Plastische Chirurgie für die Kunstgeschichte?
Dieser essayistische Film von Halina Dyrschka über die schwedische Malerin Hilma af Klint ist selbst, wie viele ihrer Bilder, wie eine Meditation über das Sein, Endlichkeit und Weltall, Verkringelungen und Zusammenfügungen, über die Beschreibung der Welt nach ihren zeitgenössischen Forschern, die Quantenmechanik, Elektronen, Atome, Radioaktivität entdeckten, also Entdeckung des Unsichtbaren, spiegelt die Stille, die sie fordert, damit der Mensch weiterkommen kann, sich und seine Kunst weiterentwickeln kann, und das, obwohl sogar ein kunsthistorischer Streit vorkommt, denn es geht über die Bedeutung der Malerin, um ihre Einordnung in die Kunstgeschichte; was dadurch, dass ihre Bilder nicht auf dem Markt sind und also keinen Marktwert haben, zum Ding der Unmöglichkeit wird.
Sie selbst machte es allerdings den Kunsthistorikern nicht leicht. Sie habe zeitlebens nie ausgestellt, schon gar nicht ihre abstrakten Werke. Sie ist nie auf dem Kunstmarkt erschienen. Ihre Werke durften überhaupt erst 20 Jahre nach ihrem Tod (das war 1944, auch das Todesjahr von Piet Mondrian und Kandinsky) ausgestellt werden.
Wie also umgehen mit einer Frau (auch das noch in einer weitgehend von Männern dominierten Kunstwelt), die Jahre vor Andy Warhol, Paul Klee oder Piet Mondrian Bilder gemalt hat, die fast deckungsgleich sind?

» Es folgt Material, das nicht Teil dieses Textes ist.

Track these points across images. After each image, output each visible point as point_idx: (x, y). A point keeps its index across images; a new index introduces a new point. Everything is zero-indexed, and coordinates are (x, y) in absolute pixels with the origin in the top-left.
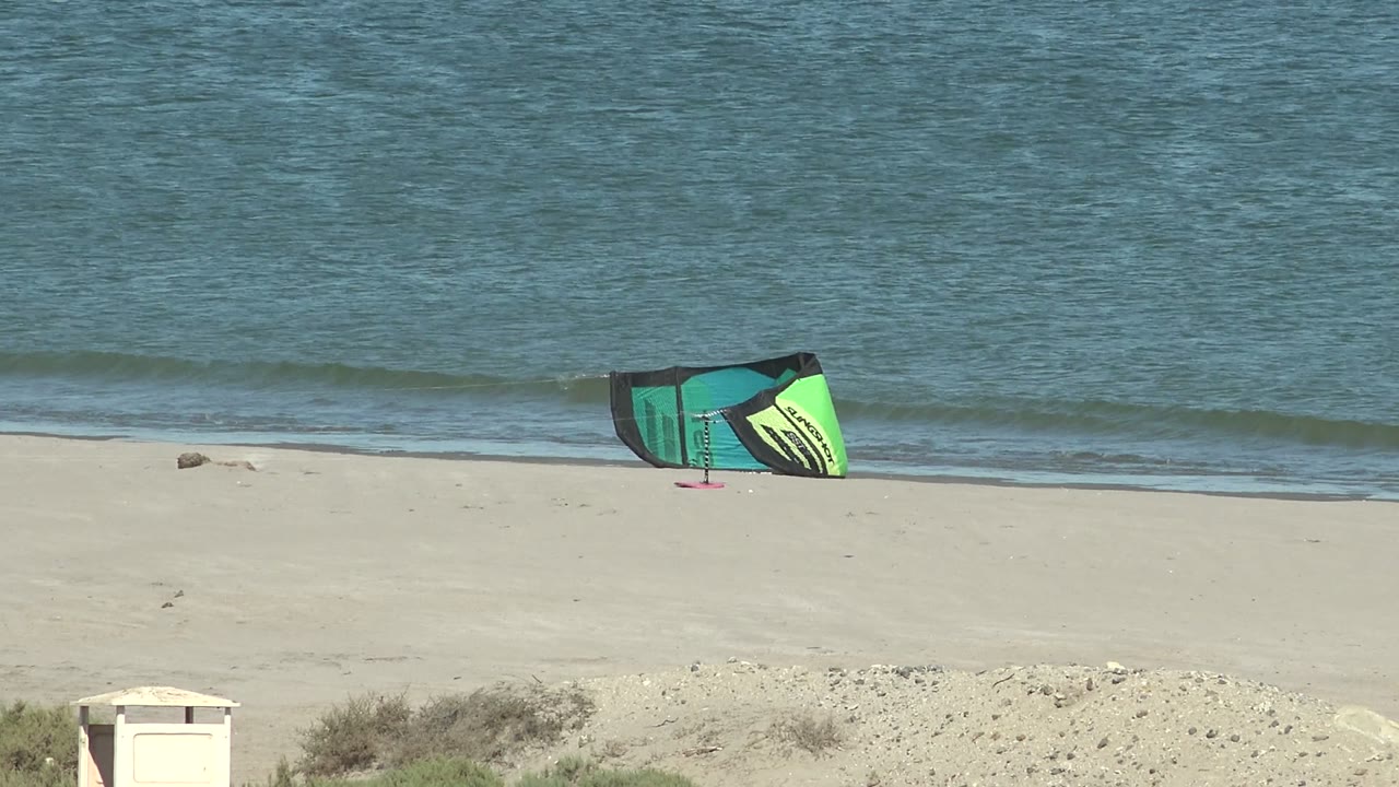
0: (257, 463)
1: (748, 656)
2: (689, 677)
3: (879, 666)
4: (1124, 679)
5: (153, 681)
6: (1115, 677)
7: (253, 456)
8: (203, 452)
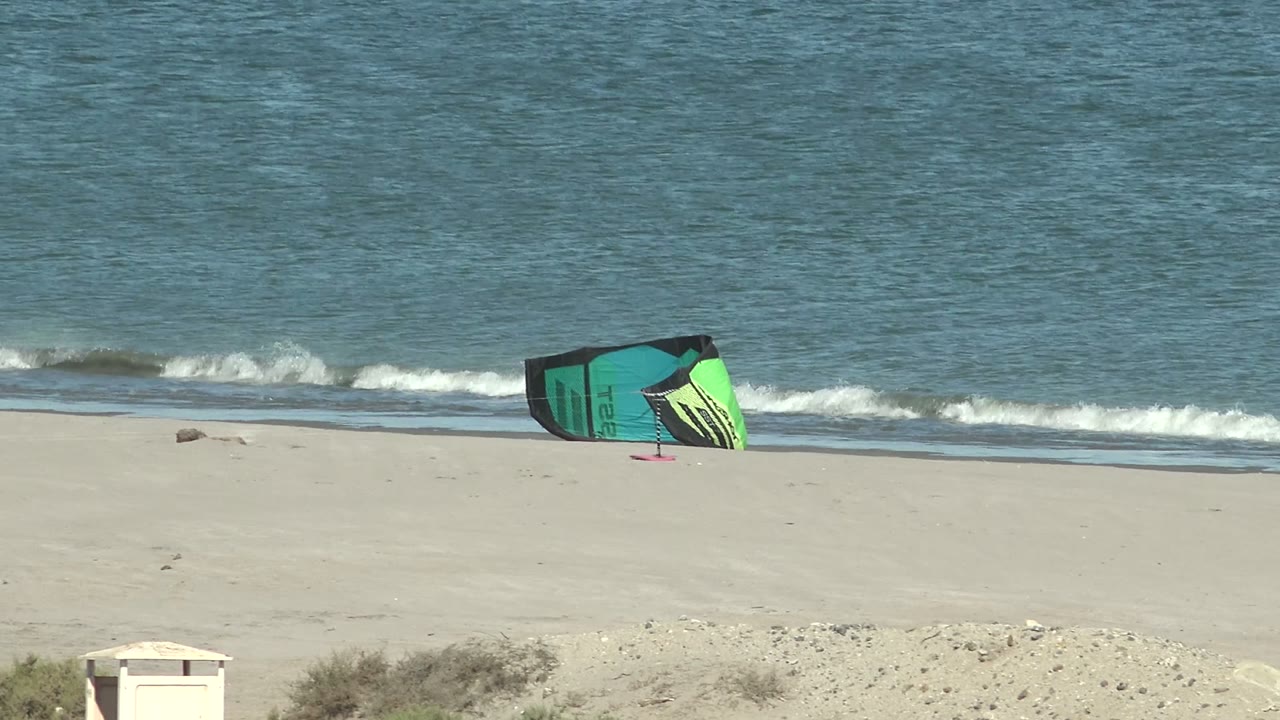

Wie also umgehen mit einer Frau, die ihre künstlerische Entwicklung nicht mit dem Blauen Reiter, nicht im Austausch mit anderen künstlerischen Gruppierungen vorangetrieben hat, die sich lieber mit Theosophie und mit Rudolf Steiner beschäftigt hat (von ihm wollte sie, dass er für ihre großformatigen Bilder einen Tempel baue)?
Das mit der Umschreibung der Kunstgeschichte, also dass Klint und nicht Kandinsky das erste abstrakte Bild gemalt habe, das mag ein Thema für die Fachleute sein, egal, der Film weckt mit seinem Einblick in das Werk von Hilma af Klint den Wunsch, diesen Bildern, die so frisch und unverbraucht wirken, erst recht im Kino, in natura in einer Ausstellung zu begegnen und mit ihnen zu kommunizieren. Nicht zu vergessen: die exzellenten, frühen Porträtzeichnungen oder auch die Akt- und technischen Zeichnungen; Klint war eine exzellente Beobachterin.